Int Rev Psychiatry. 2006 Apr;18(2):155-72.

Omega-3 fatty acids are dietary essentials, and are critical to brain development and function. Increasing evidence suggests that a relative lack of omega-3 may contribute to many psychiatric and neurodevelopmental disorders. This review focuses on the possible role of omega-3 in attention-deficit/hyperactivity disorder (ADHD) and related childhood developmental disorders, evaluating the existing evidence from both research and clinical perspectives. Theory and experimental evidence support a role for omega-3 in ADHD, dyslexia, developmental coordination disorder (DCD) and autism. Results from controlled treatment trials are mixed, but the few studies in this area have involved different populations and treatment formulations. Dietary supplementation with fish oils (providing EPA and DHA) appears to alleviate ADHD-related symptoms in at least some children, and one study of DCD children also found benefits for academic achievement. Larger trials are now needed to confirm these findings, and to establish the specificity and durability of any treatment effects as well as optimal formulations and dosages. Omega-3 is not supported by current evidence as a primary treatment for ADHD or related conditions, but further research in this area is clearly warranted. Given their relative safety and general health benefits, omega-3 fatty acids offer a promising complementary approach to standard treatments.

PMID: 16777670

 

Fish Oil For Major Depressive Disorder In Children

Omega-3 treatment of childhood depression: a controlled, double-blind pilot study.
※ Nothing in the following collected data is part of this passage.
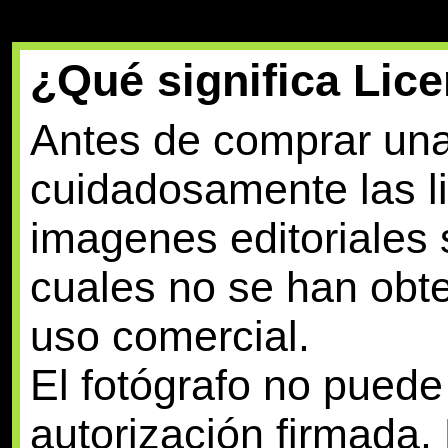
¿Qué significa Lice
Antes de comprar una
cuidadosamente las li
imagenes editoriales 
cuales no se han obt
uso comercial.
El fotógrafo no pued
autorización firmada.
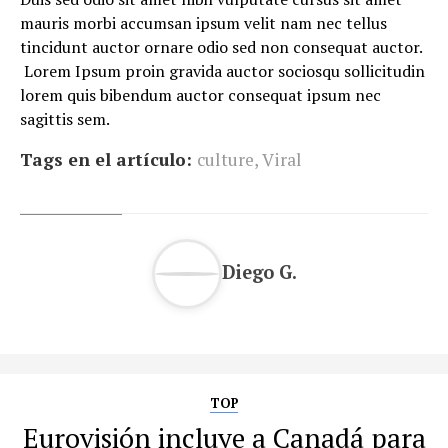
mauris morbi accumsan ipsum velit nam nec tellus
tincidunt auctor ornare odio sed non consequat auctor.
Lorem Ipsum proin gravida auctor sociosqu sollicitudin
lorem quis bibendum auctor consequat ipsum nec
sagittis sem.
Tags en el artículo:
culture
,
Viral
Diego G.
TOP
Eurovisión incluye a Canadá para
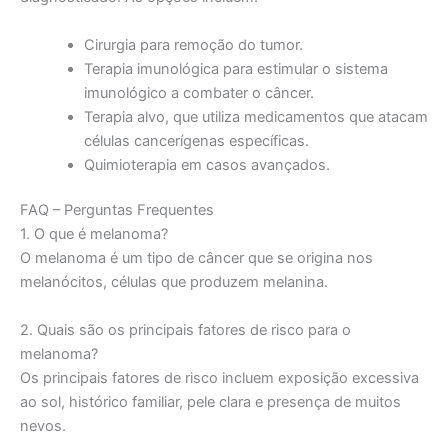
Cirurgia para remoção do tumor.
Terapia imunológica para estimular o sistema
imunológico a combater o câncer.
Terapia alvo, que utiliza medicamentos que atacam
células cancerígenas específicas.
Quimioterapia em casos avançados.
FAQ – Perguntas Frequentes
1. O que é melanoma?
O melanoma é um tipo de câncer que se origina nos
melanócitos, células que produzem melanina.
2. Quais são os principais fatores de risco para o
melanoma?
Os principais fatores de risco incluem exposição excessiva
ao sol, histórico familiar, pele clara e presença de muitos
nevos.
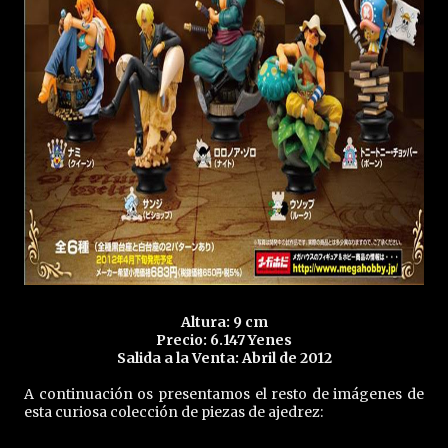
Altura: 9 cm
Precio: 6.147 Yenes
Salida a la Venta: Abril de 2012
A continuación os presentamos el resto de imágenes de
esta curiosa colección de piezas de ajedrez:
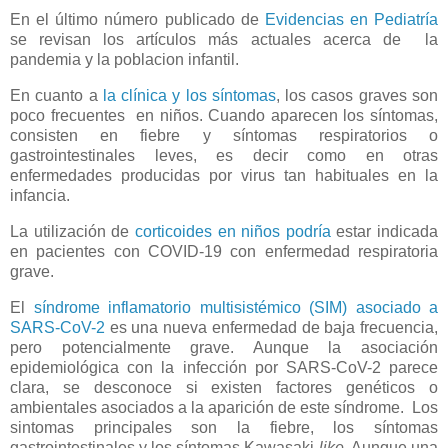
En el último número publicado de
Evidencias en Pediatría
se revisan los artículos más actuales acerca de la
pandemia y la poblacion infantil.
En cuanto a
la clínica y los síntomas
, los casos graves son
poco frecuentes en niños. Cuando aparecen los síntomas,
consisten en fiebre y síntomas respiratorios o
gastrointestinales leves, es decir como en otras
enfermedades producidas por virus tan habituales en la
infancia.
La utilización de
corticoides en niños podría
estar indicada
en pacientes con COVID-19 con enfermedad respiratoria
grave.
El
síndrome inflamatorio multisistémico (SIM) asociado a
SARS-CoV-2
es una nueva enfermedad de baja frecuencia,
pero potencialmente grave. Aunque la asociación
epidemiológica con la infección por SARS-CoV-2 parece
clara, se desconoce si existen factores genéticos o
ambientales asociados a la aparición de este síndrome. Los
sintomas principales son la fiebre, los síntomas
gastrointestinales y los síntomas Kawasaki-
like
. Aunque una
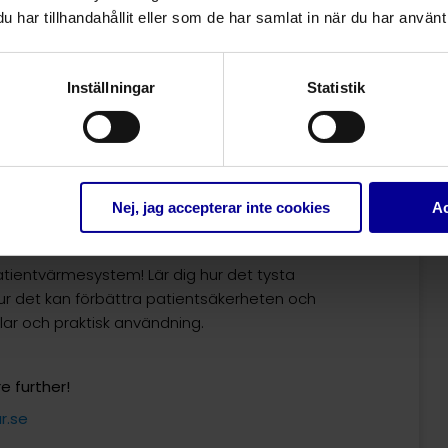
har tillhandahållit eller som de har samlat in när du har använt 
Inställningar
Statistik
Nej, jag accepterar inte cookies
Ac
esystemet
entvärmesystem! Lär dig hur det tysta
 det kan förbättra patientsäkerheten och
elar och praktisk användning.
e further!
r.se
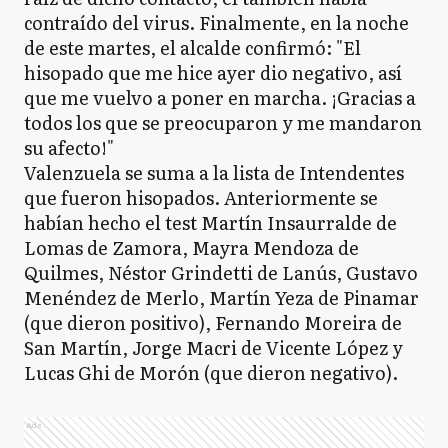
contraído del virus. Finalmente, en la noche
de este martes, el alcalde confirmó: "El
hisopado que me hice ayer dio negativo, así
que me vuelvo a poner en marcha. ¡Gracias a
todos los que se preocuparon y me mandaron
su afecto!"
Valenzuela se suma a la lista de Intendentes
que fueron hisopados. Anteriormente se
habían hecho el test Martín Insaurralde de
Lomas de Zamora, Mayra Mendoza de
Quilmes, Néstor Grindetti de Lanús, Gustavo
Menéndez de Merlo, Martín Yeza de Pinamar
(que dieron positivo), Fernando Moreira de
San Martín, Jorge Macri de Vicente López y
Lucas Ghi de Morón (que dieron negativo).
Ads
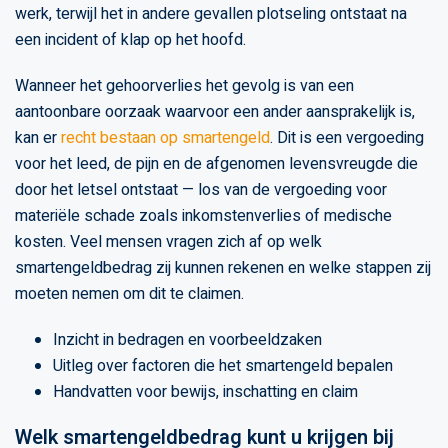
werk, terwijl het in andere gevallen plotseling ontstaat na
een incident of klap op het hoofd.
Wanneer het gehoorverlies het gevolg is van een
aantoonbare oorzaak waarvoor een ander aansprakelijk is,
kan er
recht bestaan op smartengeld
. Dit is een vergoeding
voor het leed, de pijn en de afgenomen levensvreugde die
door het letsel ontstaat — los van de vergoeding voor
materiële schade zoals inkomstenverlies of medische
kosten. Veel mensen vragen zich af op welk
smartengeldbedrag zij kunnen rekenen en welke stappen zij
moeten nemen om dit te claimen.
Inzicht in bedragen en voorbeeldzaken
Uitleg over factoren die het smartengeld bepalen
Handvatten voor bewijs, inschatting en claim
Welk smartengeldbedrag kunt u krijgen bij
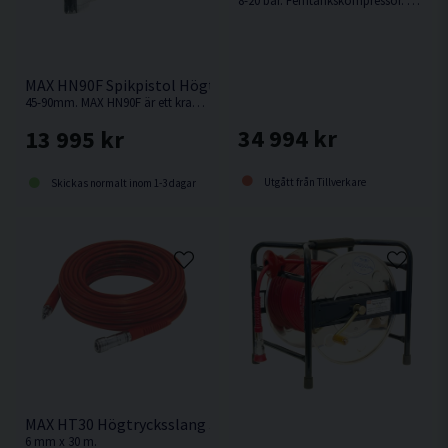
8-20 bar. Femtankskompressor. AKHL1260EX är en högteknologisk produkt med en väl genomtänkt kompakt och modern design.
MAX HN90F Spikpistol Högtryck Rundband 45-90mm
45-90mm. MAX HN90F är ett kraftigt och väl balanserat 20 bars-verktyg med mycket hög prestanda och justerbart slagdjup.
34 994 kr
13 995 kr
Utgått från Tillverkare
Skickas normalt inom 1-3 dagar
MAX HT30 Högtrycksslang 30 M
6 mm x 30 m.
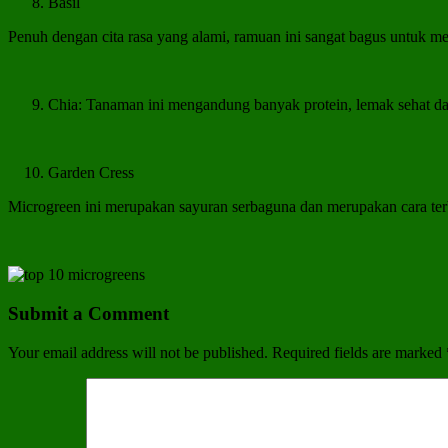
Basil
Penuh dengan cita rasa yang alami, ramuan ini sangat bagus untuk men
Chia: Tanaman ini mengandung banyak protein, lemak sehat dan 
Garden Cress
Microgreen ini merupakan sayuran serbaguna dan merupakan cara ter
Submit a Comment
Your email address will not be published.
Required fields are marked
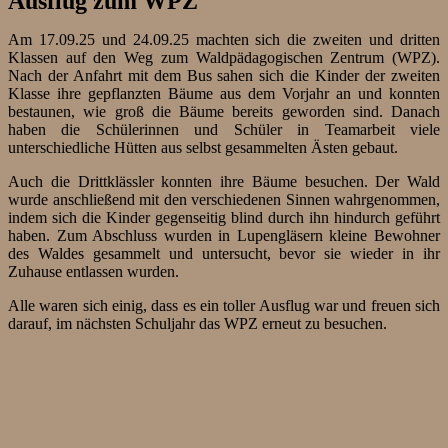
Ausflug zum WPZ
Am 17.09.25 und 24.09.25 machten sich die zweiten und dritten
Klassen auf den Weg zum Waldpädagogischen Zentrum (WPZ).
Nach der Anfahrt mit dem Bus sahen sich die Kinder der zweiten
Klasse ihre gepflanzten Bäume aus dem Vorjahr an und konnten
bestaunen, wie groß die Bäume bereits geworden sind. Danach
haben die Schülerinnen und Schüler in Teamarbeit viele
unterschiedliche Hütten aus selbst gesammelten Ästen gebaut.
Auch die Drittklässler konnten ihre Bäume besuchen. Der Wald
wurde anschließend mit den verschiedenen Sinnen wahrgenommen,
indem sich die Kinder gegenseitig blind durch ihn hindurch geführt
haben. Zum Abschluss wurden in Lupengläsern kleine Bewohner
des Waldes gesammelt und untersucht, bevor sie wieder in ihr
Zuhause entlassen wurden.
Alle waren sich einig, dass es ein toller Ausflug war und freuen sich
darauf, im nächsten Schuljahr das WPZ erneut zu besuchen.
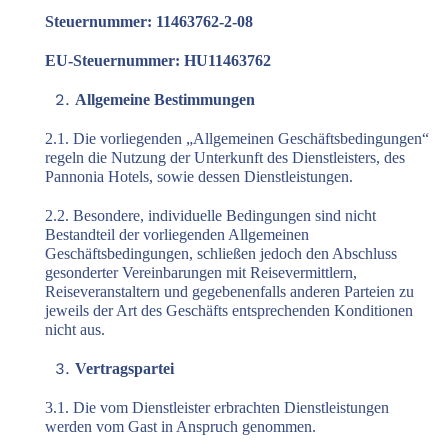
Steuernummer: 11463762-2-08
EU-Steuernummer: HU11463762
Allgemeine Bestimmungen
2.1. Die vorliegenden „Allgemeinen Geschäftsbedingungen“
regeln die Nutzung der Unterkunft des Dienstleisters, des
Pannonia Hotels, sowie dessen Dienstleistungen.
2.2. Besondere, individuelle Bedingungen sind nicht
Bestandteil der vorliegenden Allgemeinen
Geschäftsbedingungen, schließen jedoch den Abschluss
gesonderter Vereinbarungen mit Reisevermittlern,
Reiseveranstaltern und gegebenenfalls anderen Parteien zu
jeweils der Art des Geschäfts entsprechenden Konditionen
nicht aus.
Vertragspartei
3.1. Die vom Dienstleister erbrachten Dienstleistungen
werden vom Gast in Anspruch genommen.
Am J Psychiatry. 2006 Jun;163(6):1098-100.

OBJECTIVE: Major depressive disorder in children may be more common than previously thought, and its therapeutics are unclear. Because of success in a previous study on omega-3 fatty acids in adult major depressive disorder, the authors planned a pilot study of omega-3 fatty acids in childhood major depression. METHOD: Children who entered the study were between the ages of 6 and 12. Ratings were performed at baseline and at 2, 4, 8, 12, and 16 weeks using Children's Depression Rating Scale (CDRS), Children's Depression Inventory (CDI), and Clinical Global Impression (CGI). Children were randomized to omega-3 fatty acids or placebo as pharmacologic monotherapy. Twenty-eight patients were randomized, and 20 completed at least 1 month's ratings. RESULTS: Analysis of variance showed highly significant effects of omega-3 on symptoms using the CDRS, CDI, and CGI. CONCLUSIONS: Omega-3 fatty acids may have therapeutic benefits in childhood depression.

PMID: 16741212

 

Fish Oil For ADD/ ADHD And Developmental Coordination Disorder In Children

Pediatrics. 2005 May;115(5):1360-6.

BACKGROUND: Developmental coordination disorder (DCD) affects approximately 5% of school-aged children. In addition to the core deficits in motor function, this condition is associated commonly with difficulties in learning, behavior, and psychosocial adjustment that persist into adulthood. Mounting evidence suggests that a relative lack of certain polyunsaturated fatty acids may contribute to related neurodevelopmental and psychiatric disorders such as dyslexia and attention-deficit/hyperactivity disorder. Given the current lack of effective, evidence-based treatment options for DCD, the use of fatty acid supplements merits investigation. METHODS: A randomized, controlled trial of dietary supplementation with omega-3 and omega-6 fatty acids, compared with placebo, was conducted with 117 children with DCD (5-12 years of age). Treatment for 3 months in parallel groups was followed by a 1-way crossover from placebo to active treatment for an additional 3 months. RESULTS: No effect of treatment on motor skills was apparent, but significant improvements for active treatment versus placebo were found in reading, spelling, and behavior over 3 months of treatment in parallel groups. After the crossover, similar changes were seen in the placebo-active group, whereas children continuing with active treatment maintained or improved their progress. CONCLUSIONS: Fatty acid supplementation may offer a safe efficacious treatment option for educational and behavioral problems among children with DCD. Additional work is needed to investigate whether our inability to detect any improvement in motor skills reflects the measures used and to assess the durability of treatment effects on behavior and academic progress.